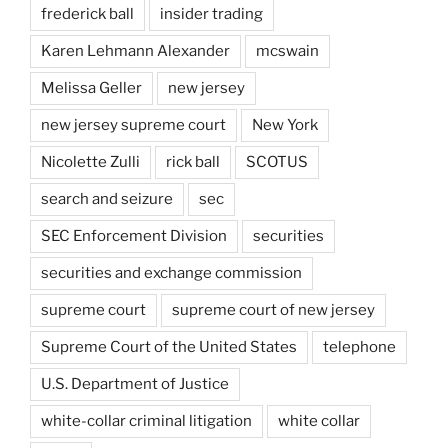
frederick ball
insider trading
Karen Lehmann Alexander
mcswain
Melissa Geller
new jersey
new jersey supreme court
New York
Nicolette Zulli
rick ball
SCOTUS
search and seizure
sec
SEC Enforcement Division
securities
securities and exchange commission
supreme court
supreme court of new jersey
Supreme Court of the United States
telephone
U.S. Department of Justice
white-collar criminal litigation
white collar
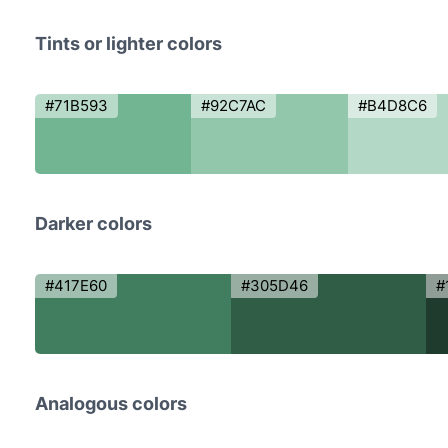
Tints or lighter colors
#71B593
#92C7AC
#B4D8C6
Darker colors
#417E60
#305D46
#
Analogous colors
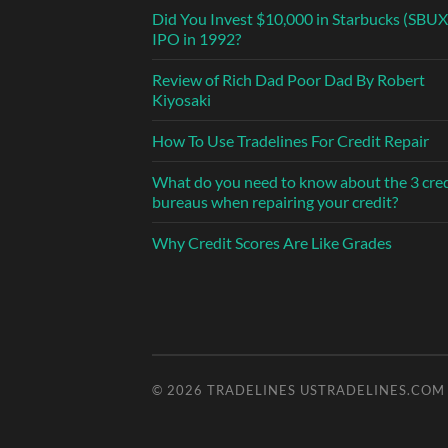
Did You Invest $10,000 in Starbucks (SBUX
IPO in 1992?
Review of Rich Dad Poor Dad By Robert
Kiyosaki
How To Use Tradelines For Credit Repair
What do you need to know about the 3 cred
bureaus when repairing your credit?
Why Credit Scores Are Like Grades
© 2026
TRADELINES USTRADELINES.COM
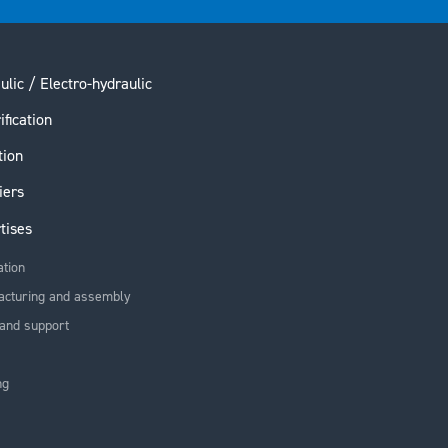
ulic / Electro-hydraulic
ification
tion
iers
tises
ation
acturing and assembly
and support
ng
^^^^^^^^^^^^^^^^
» Task directions: Arrange the lines of the listing from the one containing "ulic / Electro-hydraulic" through the end of the listing as a JSON list of strings, one string per line, leaving out blank lines.

» Result of the task:
[
  "ulic / Electro-hydraulic",
  "ification",
  "tion",
  "iers",
  "tises",
  "ation",
  "acturing and assembly",
  "and support",
  "ng"
]